- **EXERCISE DESCRIPTION**:
Leave out the pictures and restate the rest of the data exactly.

- **PROVIDED RECORDS**:
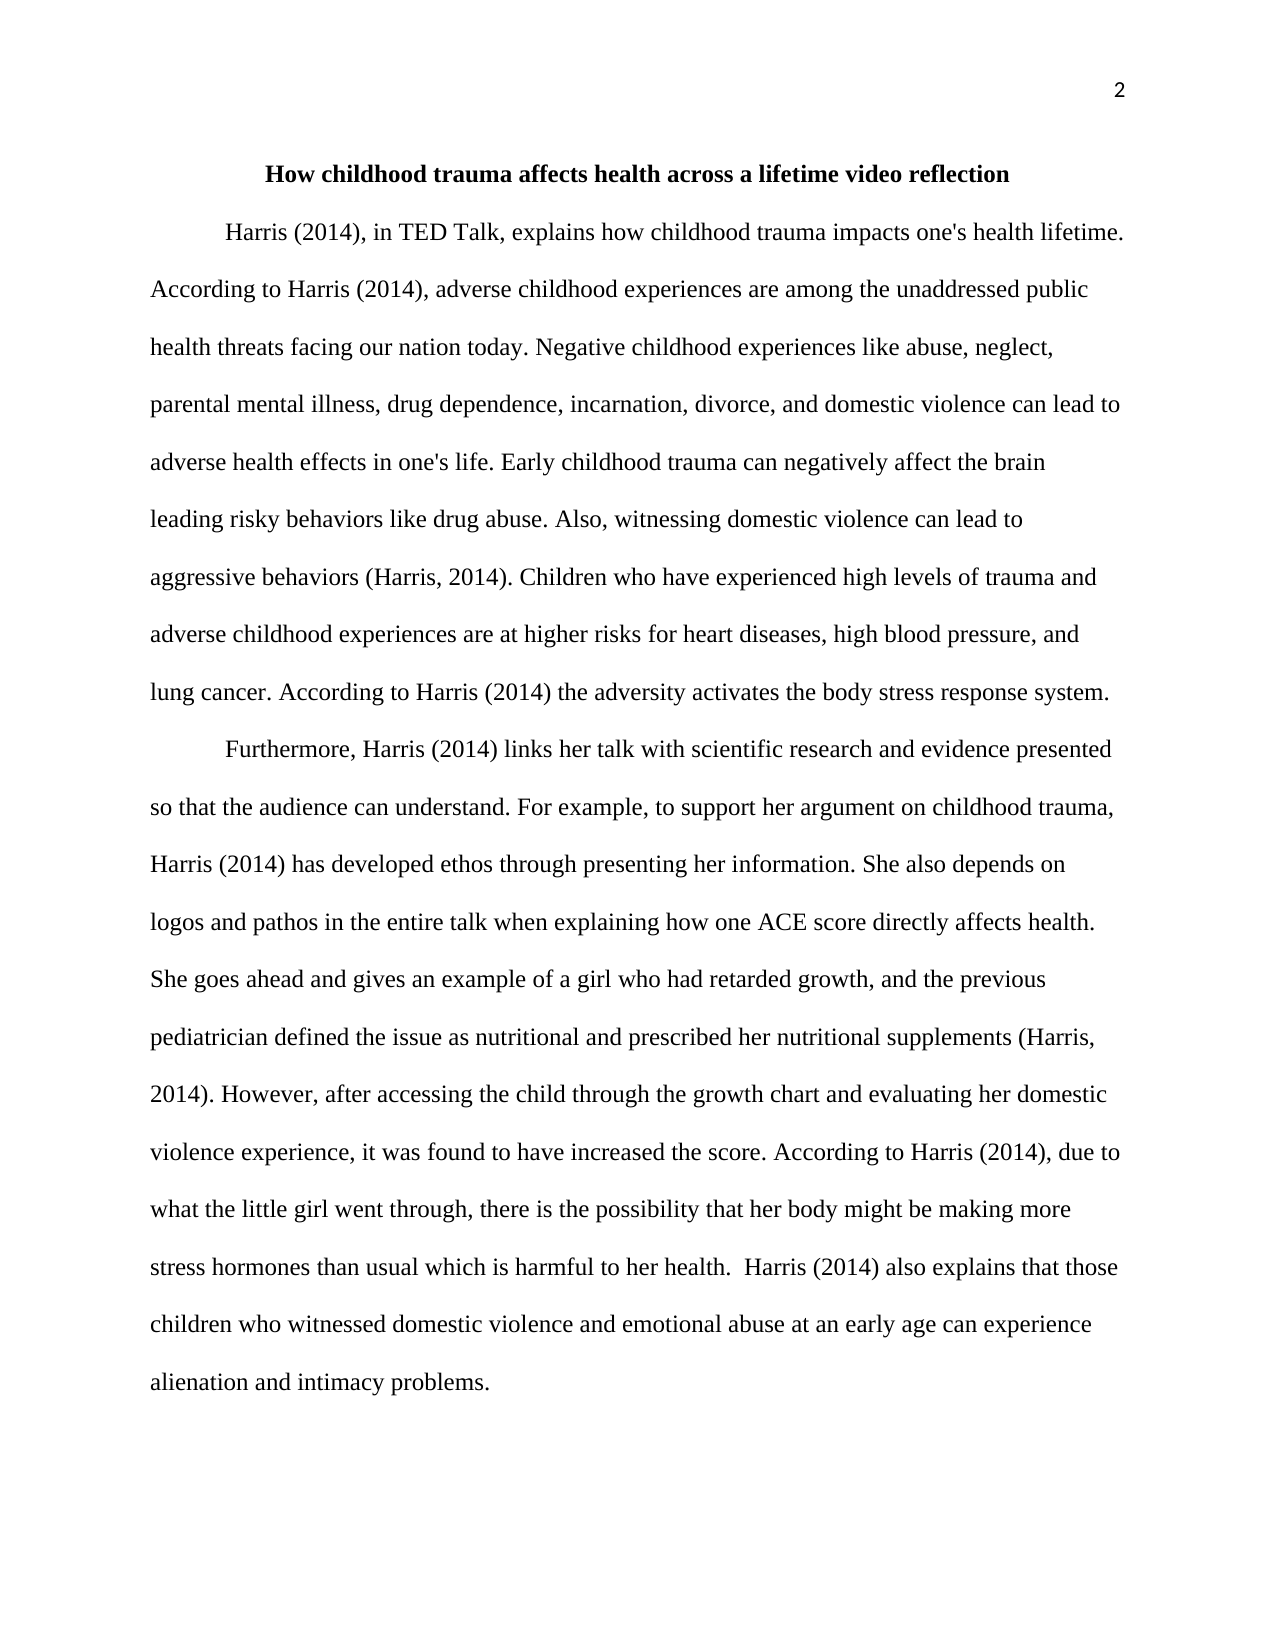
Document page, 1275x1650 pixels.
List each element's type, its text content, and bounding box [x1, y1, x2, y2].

text Furthermore, Harris (2014) links her talk with scientific research and evidence presented so that the audience can understand. For example, to support her argument on childhood trauma, Harris (2014) has developed ethos through presenting her information. She also depends on logos and pathos in the entire talk when explaining how one ACE score directly affects health. She goes ahead and gives an example of a girl who had retarded growth, and the previous pediatrician defined the issue as nutritional and prescribed her nutritional supplements (Harris, 2014). However, after accessing the child through the growth chart and evaluating her domestic violence experience, it was found to have increased the score. According to Harris (2014), due to what the little girl went through, there is the possibility that her body might be making more stress hormones than usual which is harmful to her health. Harris (2014) also explains that those children who witnessed domestic violence and emotional abuse at an early age can experience alienation and intimacy problems. [150, 734, 1125, 1395]
text How childhood trauma affects health across a lifetime video reflection [150, 159, 1125, 188]
text Harris (2014), in TED Talk, explains how childhood trauma impacts one's health lifetime. According to Harris (2014), adverse childhood experiences are among the unaddressed public health threats facing our nation today. Negative childhood experiences like abuse, neglect, parental mental illness, drug dependence, incarnation, divorce, and domestic violence can lead to adverse health effects in one's life. Early childhood trauma can negatively affect the brain leading risky behaviors like drug abuse. Also, witnessing domestic violence can lead to aggressive behaviors (Harris, 2014). Children who have experienced high levels of trauma and adverse childhood experiences are at higher risks for heart diseases, high blood pressure, and lung cancer. According to Harris (2014) the adversity activates the body stress response system. [150, 217, 1125, 705]
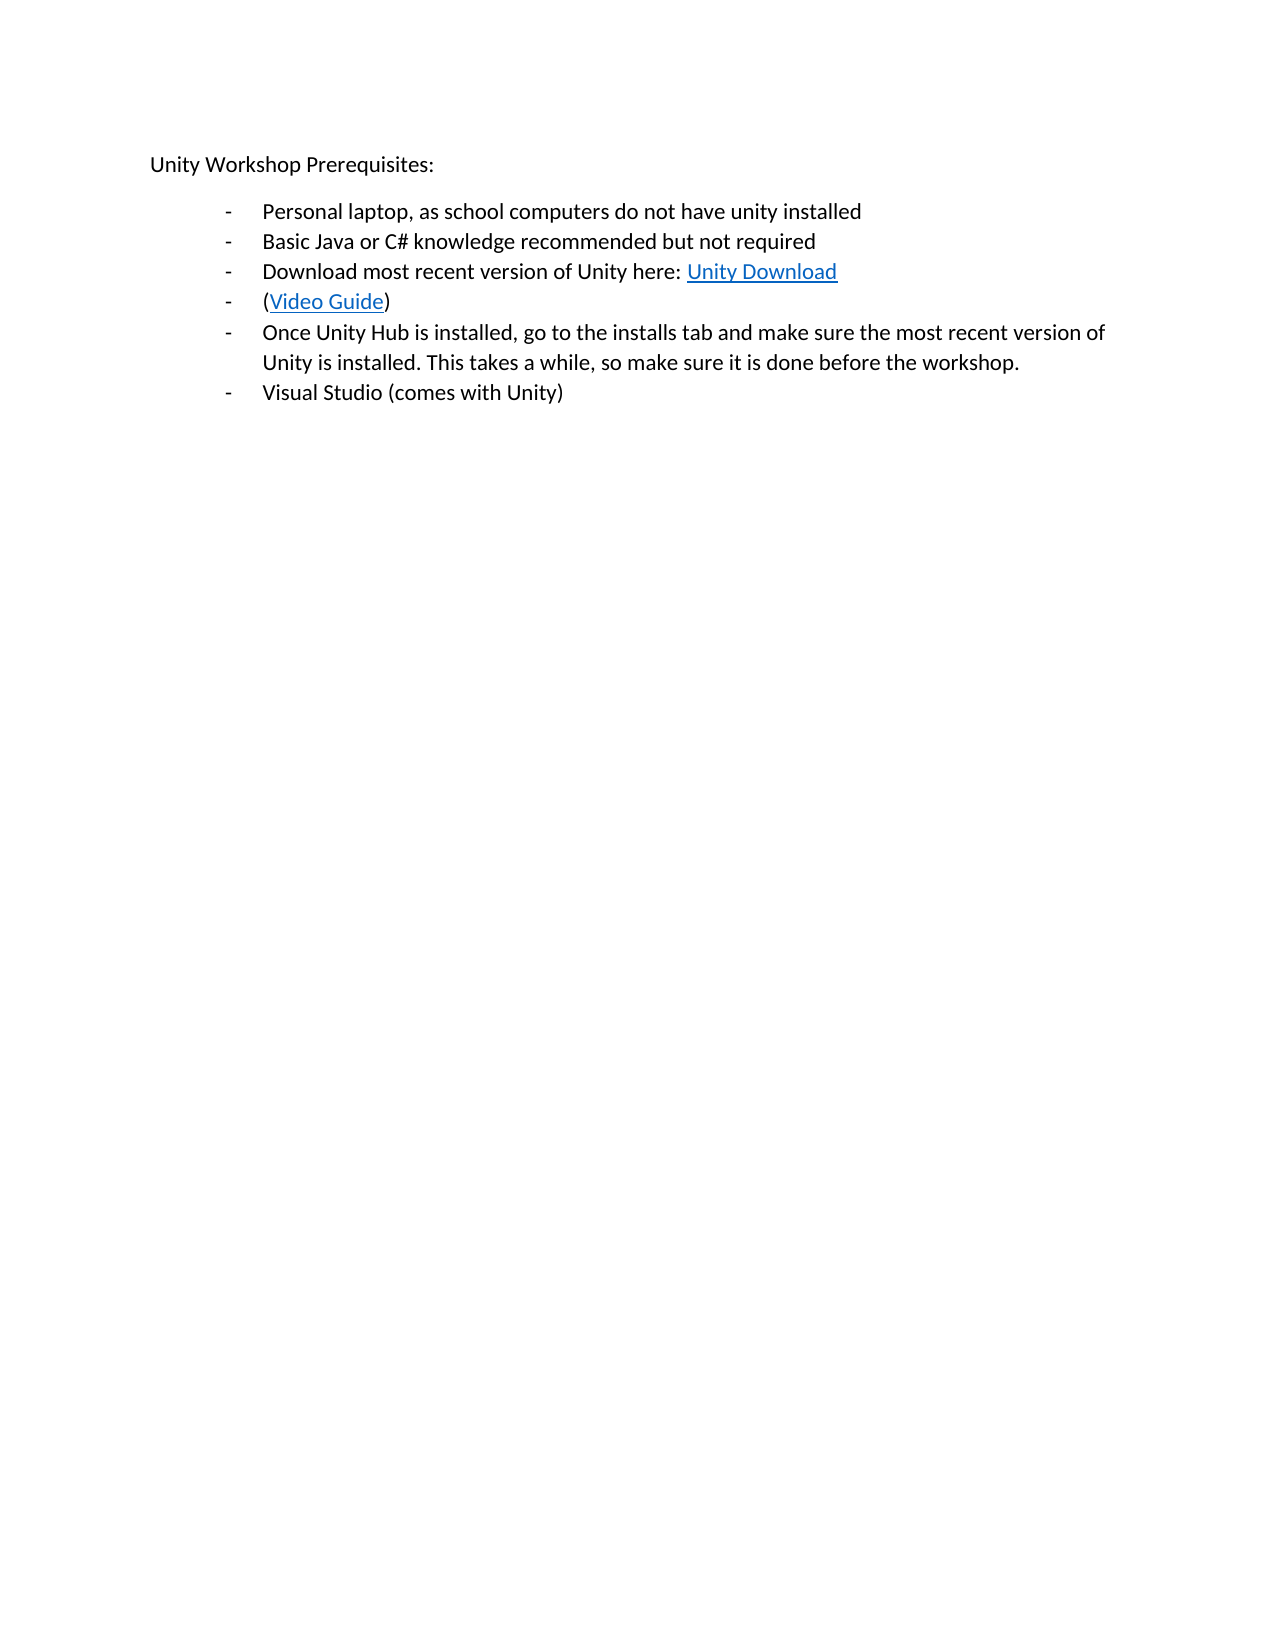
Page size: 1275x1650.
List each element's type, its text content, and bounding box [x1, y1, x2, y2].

list Once Unity Hub is installed, go to the installs tab and make sure the most recent version of Unity is installed. This takes a while, so make sure it is done before the workshop. [225, 318, 1125, 376]
list Basic Java or C# knowledge recommended but not required [225, 227, 1125, 255]
list Download most recent version of Unity here: Unity Download [225, 257, 1125, 285]
list Visual Studio (comes with Unity) [225, 378, 1125, 406]
text Unity Workshop Prerequisites: [150, 150, 1125, 178]
list Personal laptop, as school computers do not have unity installed [225, 197, 1125, 225]
list (Video Guide) [225, 287, 1125, 316]
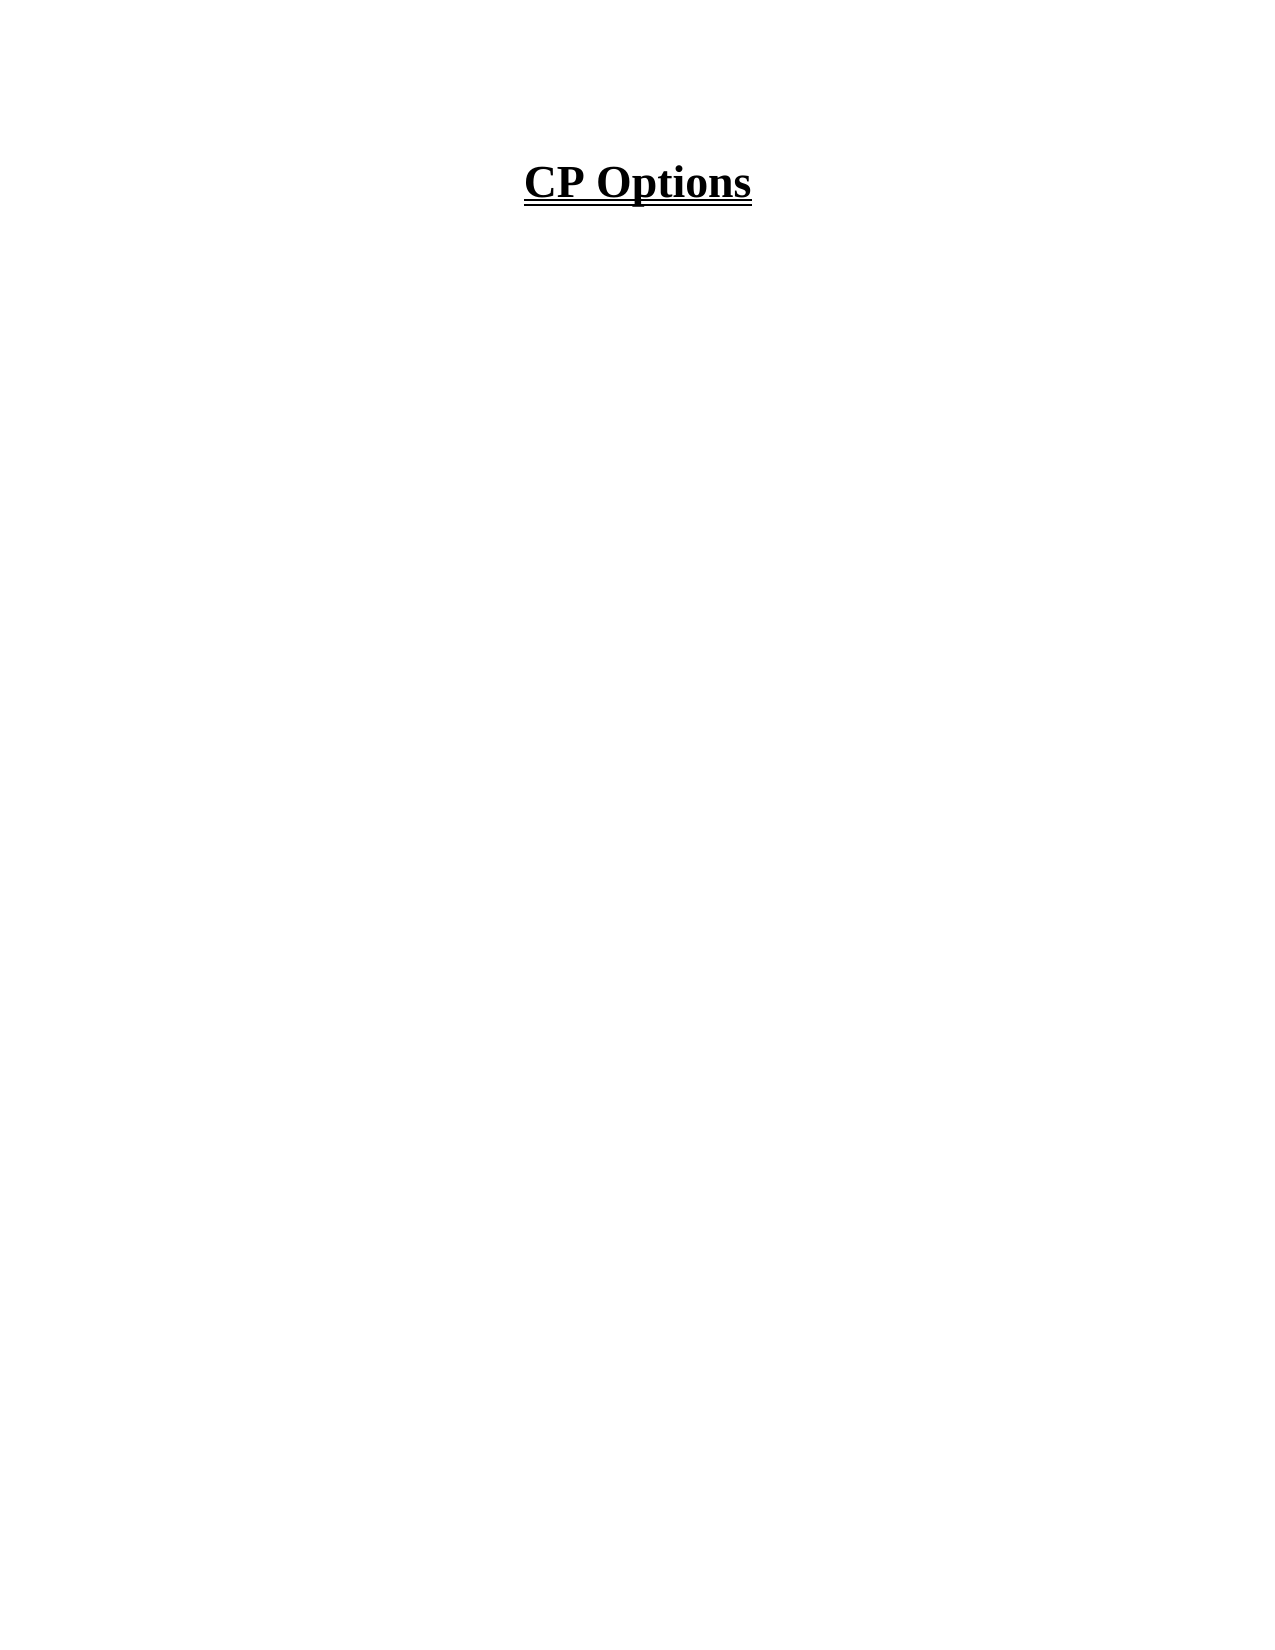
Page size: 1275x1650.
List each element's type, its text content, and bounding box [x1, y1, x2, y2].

subtitle CP Options [150, 154, 1125, 207]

- **RESULT OF THE TASK**:
Document page, 1275x1650 pixels.
List each element's type, its text content, and bounding box [x1, y1, x2, y2].

text Furthermore, Harris (2014) links her talk with scientific research and evidence presented so that the audience can understand. For example, to support her argument on childhood trauma, Harris (2014) has developed ethos through presenting her information. She also depends on logos and pathos in the entire talk when explaining how one ACE score directly affects health. She goes ahead and gives an example of a girl who had retarded growth, and the previous pediatrician defined the issue as nutritional and prescribed her nutritional supplements (Harris, 2014). However, after accessing the child through the growth chart and evaluating her domestic violence experience, it was found to have increased the score. According to Harris (2014), due to what the little girl went through, there is the possibility that her body might be making more stress hormones than usual which is harmful to her health. Harris (2014) also explains that those children who witnessed domestic violence and emotional abuse at an early age can experience alienation and intimacy problems. [150, 734, 1125, 1395]
text How childhood trauma affects health across a lifetime video reflection [150, 159, 1125, 188]
text Harris (2014), in TED Talk, explains how childhood trauma impacts one's health lifetime. According to Harris (2014), adverse childhood experiences are among the unaddressed public health threats facing our nation today. Negative childhood experiences like abuse, neglect, parental mental illness, drug dependence, incarnation, divorce, and domestic violence can lead to adverse health effects in one's life. Early childhood trauma can negatively affect the brain leading risky behaviors like drug abuse. Also, witnessing domestic violence can lead to aggressive behaviors (Harris, 2014). Children who have experienced high levels of trauma and adverse childhood experiences are at higher risks for heart diseases, high blood pressure, and lung cancer. According to Harris (2014) the adversity activates the body stress response system. [150, 217, 1125, 705]
Page size: 1275x1650.
List each element's type, its text content, and bounding box [x1, y1, x2, y2].

list Once Unity Hub is installed, go to the installs tab and make sure the most recent version of Unity is installed. This takes a while, so make sure it is done before the workshop. [225, 318, 1125, 376]
list Basic Java or C# knowledge recommended but not required [225, 227, 1125, 255]
list Download most recent version of Unity here: Unity Download [225, 257, 1125, 285]
list Visual Studio (comes with Unity) [225, 378, 1125, 406]
text Unity Workshop Prerequisites: [150, 150, 1125, 178]
list Personal laptop, as school computers do not have unity installed [225, 197, 1125, 225]
list (Video Guide) [225, 287, 1125, 316]
Page size: 1275x1650.
List each element's type, its text content, and bounding box [x1, y1, x2, y2].

subtitle CP Options [150, 154, 1125, 207]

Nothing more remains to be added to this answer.